- Try it:
Copy out the lines starting at the one that contains "Is there any" and ending at the one that contains "Count the number of slices in the pie.", both included. Leave the pictures out.

- Entries shown:
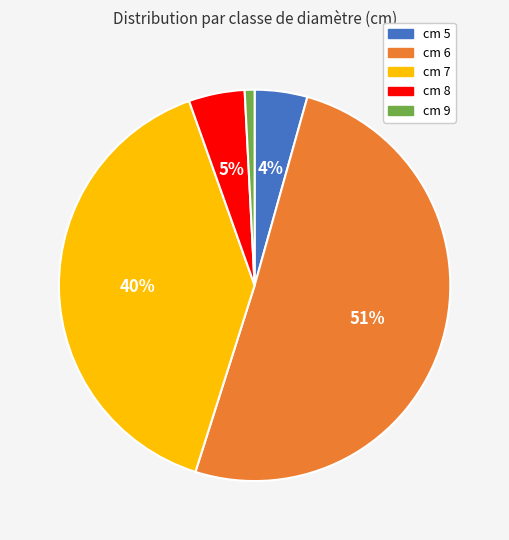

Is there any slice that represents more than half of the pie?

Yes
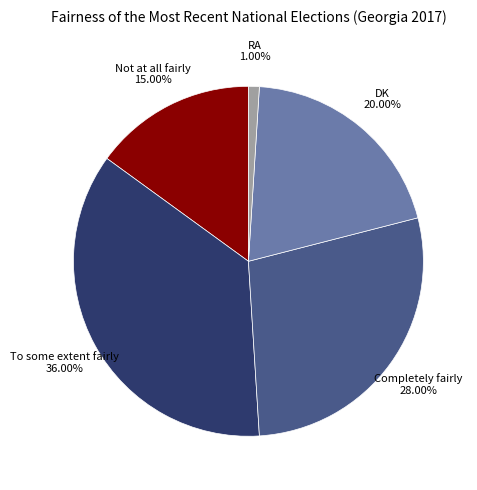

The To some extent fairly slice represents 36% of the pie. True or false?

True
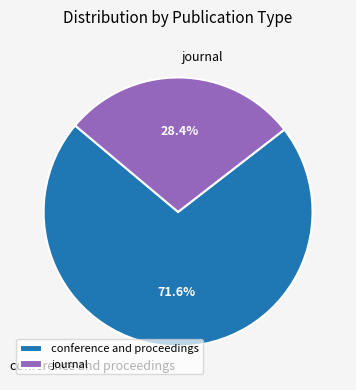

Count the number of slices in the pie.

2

* * *

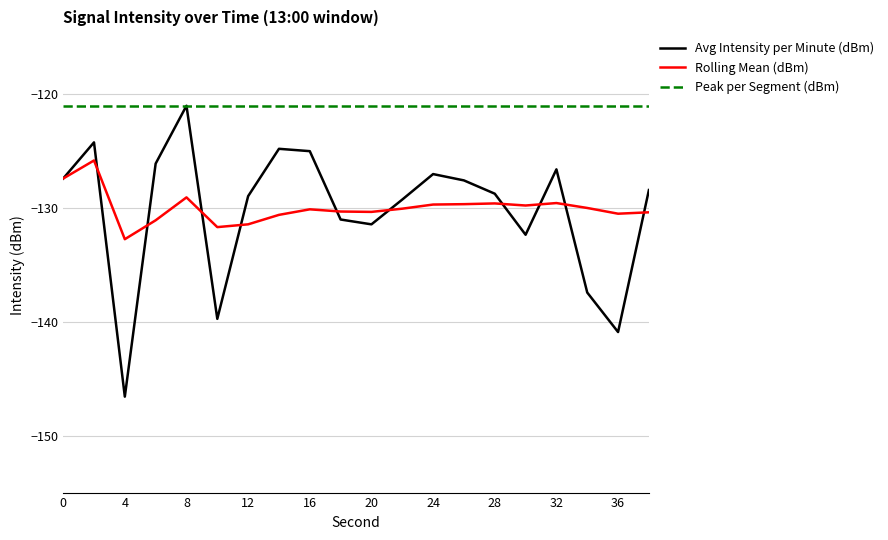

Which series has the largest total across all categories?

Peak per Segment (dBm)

- Output of the task:
Is there any slice that represents more than half of the pie?

Yes

The To some extent fairly slice represents 36% of the pie. True or false?

True

Count the number of slices in the pie.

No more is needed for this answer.